Comparison of transcriptomic and proteomic signatures of initial infection-free states among CTL, CF, and COPD reconstituted bronchial HAE (A) Venn diagram depicting the total number of DEGs among non-infected CTL, CF, and COPD HAE at 24 h (padjBH<0.05). (B) Heatmap of biological pathways involved in the initial infection-free state of CTL, CF, and COPD HAE at 24 h. (C) Volcano plot for comparison of protein expressions between non-infected CF and CTL HAE at 24 h (padjBH cut-off 1.3, log2FC cut-off: 1.5/-1.5). (D) Network (STRING) of predicted associations of the proteins coded by the 86 differentially expressed proteins between non-infected CF and CTL HAE cells at 24 h. The network nodes are proteins, and the edges represent the predicted functional associations. Line thickness indicates the strength of data support. Four clusters (K-means clustering) have been identified (light and dark green, red and blue). (E) Temporal comparison of the mean (±SD) expressions of various transcripts among CTL, CF, and COPD HAE (n = 4/group) in uninfected or SARS-COV-2-infected conditions (∗padjBH < 0.05: uninfected (−) vs. (+) SARS-CoV-2; (#padjBH < 0.05: CF vs. CTL or COPD vs. CTL at 24 h uninfected; $padjBH < 0.05: CF vs. COPD at 24 h uninfected). (F and G) (F) Angiotensin-converting enzyme 2 (ACE2) and TMPRSS2 mRNA (mean number (n) (±SD) of reads, extracted RNA-seq data, padjBH < 0.05) and (G) protein expressions in CTL, CF, and COPD HAE (n = 4/group) not infected at 24 h.

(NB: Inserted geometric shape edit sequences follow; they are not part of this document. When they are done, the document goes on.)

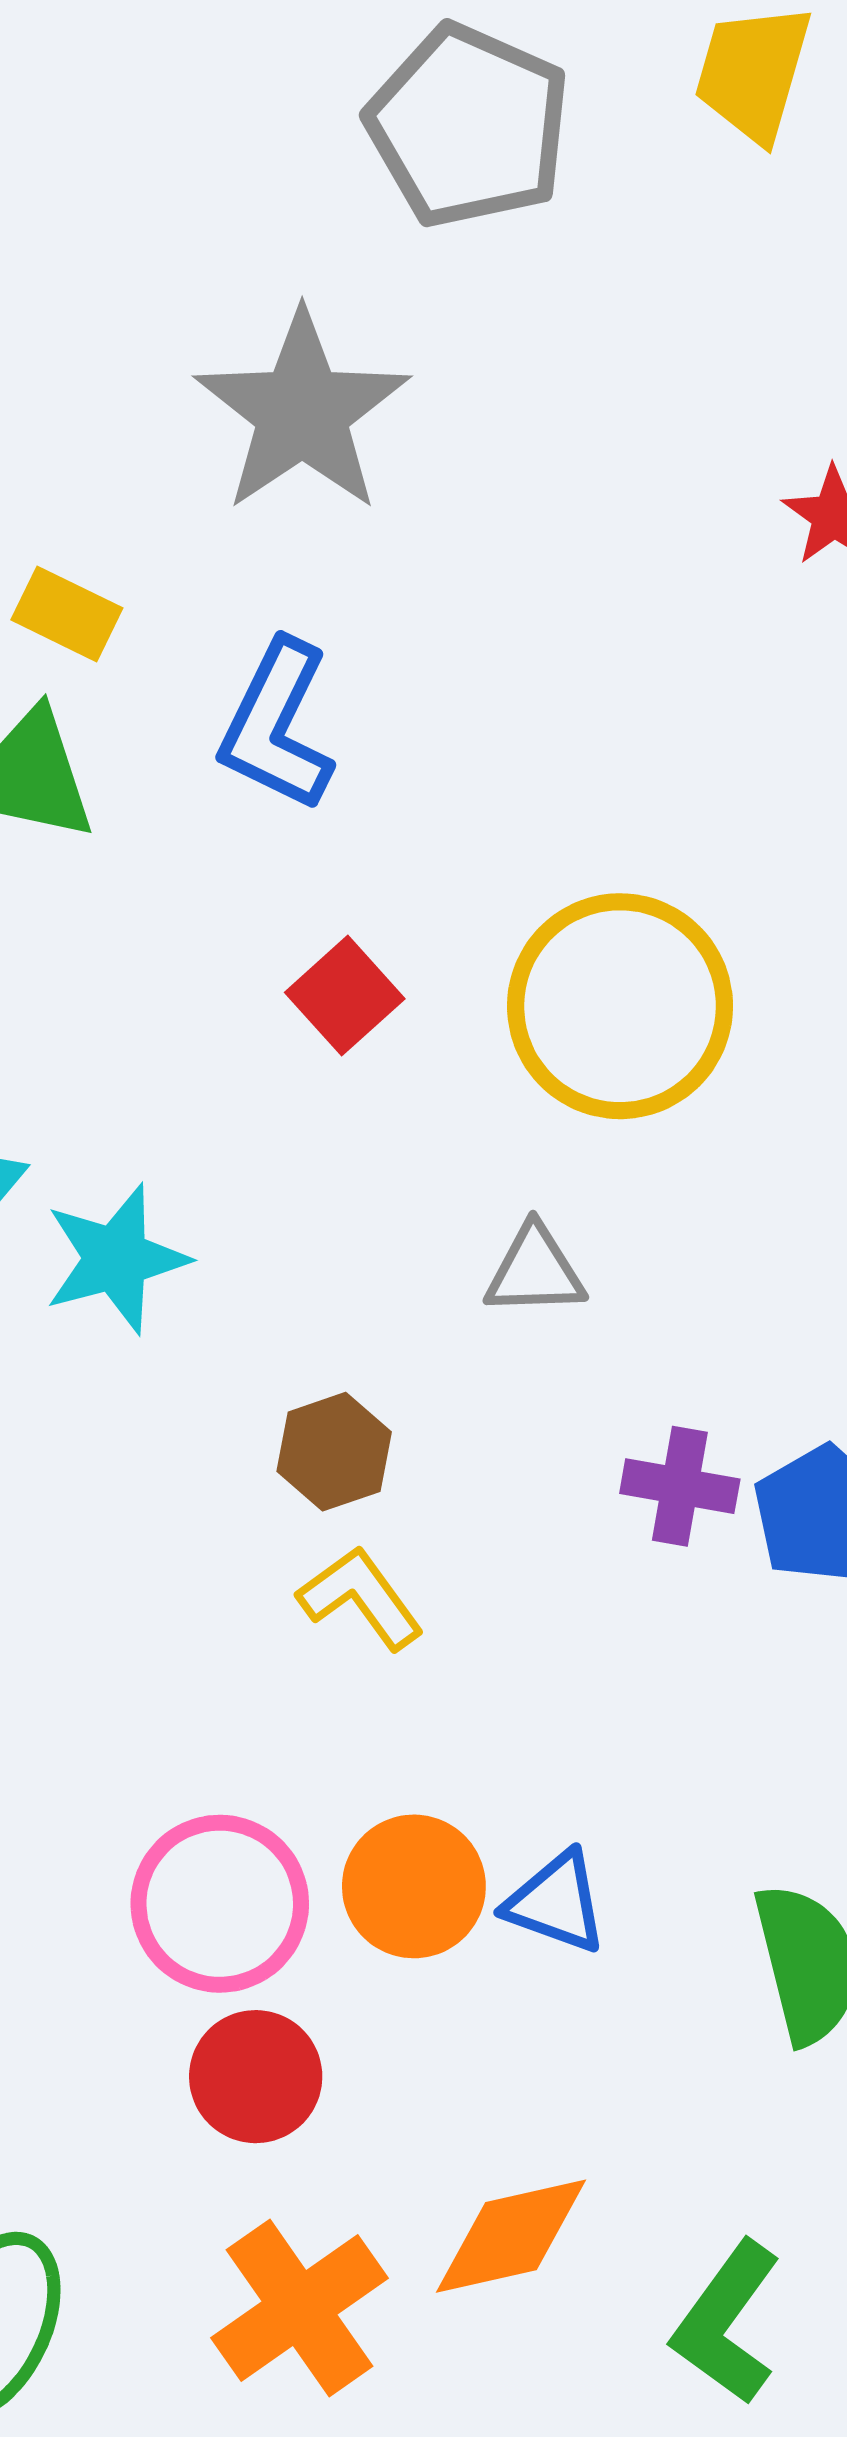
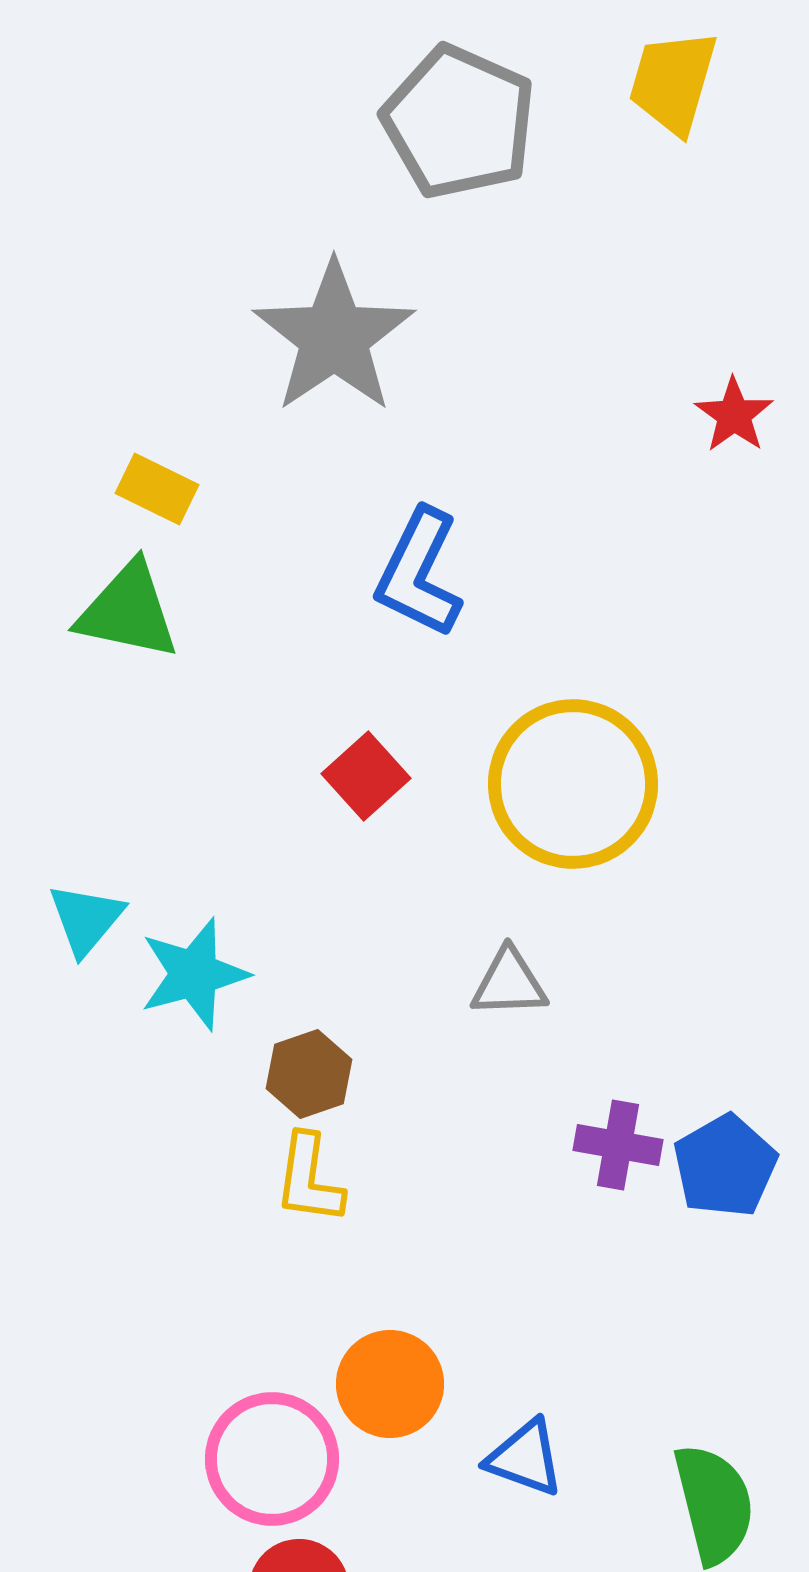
blue L-shape: (277, 726) -> (419, 573), moved
brown hexagon: (334, 1452) -> (309, 1074), moved
yellow L-shape: (361, 1598) -> (309, 1179), moved, turned -136
orange circle: (414, 1886) -> (390, 1384), moved

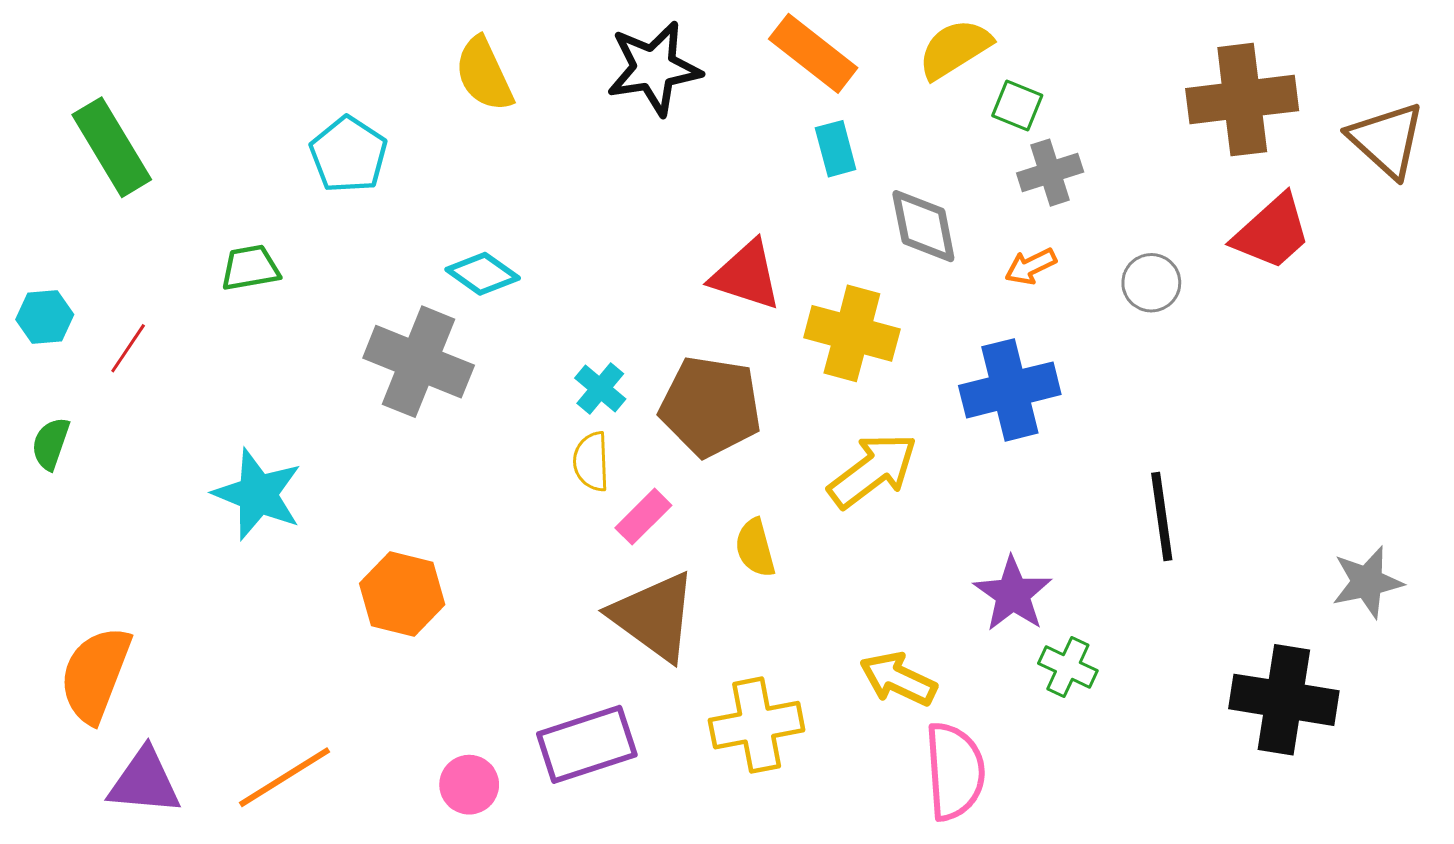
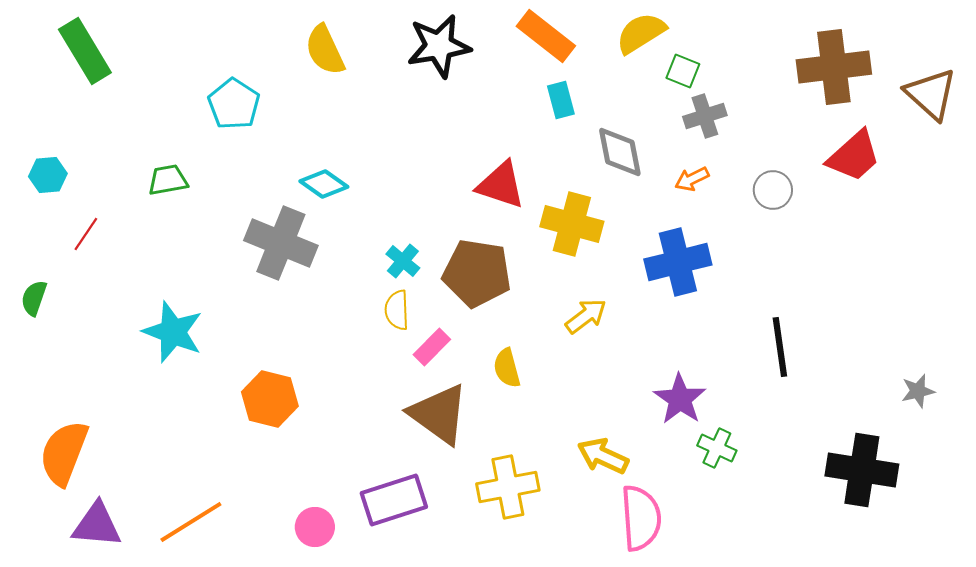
green rectangle: (112, 147) -> (85, 51), moved
cyan hexagon: (45, 317) -> (48, 175), moved
yellow arrow: (873, 470) -> (586, 316), size x0.7
gray star: (1367, 582) -> (918, 391), size x0.7

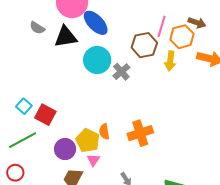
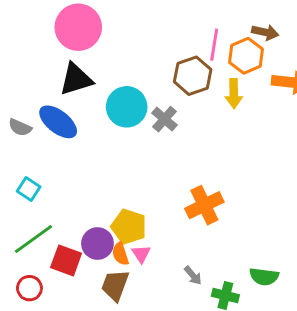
blue ellipse: (96, 23) -> (58, 122), moved
gray semicircle: (37, 28) -> (20, 127), moved
red square: (45, 115) -> (66, 260), moved
orange semicircle: (104, 132) -> (120, 254), moved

Data are the mean (±SD) of relative TMPRSS2 and ACE2 protein expressions after normalization against GAPDH. One-way analysis of variance (ANOVA) was used with Tukey’s multiple comparisons test. (H) TMPRSS2 activity in HAE cells from two CTL (n = 9 independent inserts per donor), one CF donor (n = 9 independent inserts) and one COPD donor (n = 9 independent inserts) treated or not with camostat mesylate (n = 3 independent inserts for each donor). ∗p < 0.05, ∗∗∗p < 0.001, ∗∗∗∗p < 0.0001; One-way analysis of variance (ANOVA) was used with Sidak’s multiple comparisons test.

Figure 7

Analysis of Inflammatory markers in the BQC19 cohort Violin plot of expression levels (z-scores) of IP-10, sICAM-1, SERPINA1, SERPINA3, C3, C4, and CFB proteins between COVID+ and COVID-patients (A), severe and moderate COVID+ patients (B) and COVID+ and COVID-patients with COPD (C).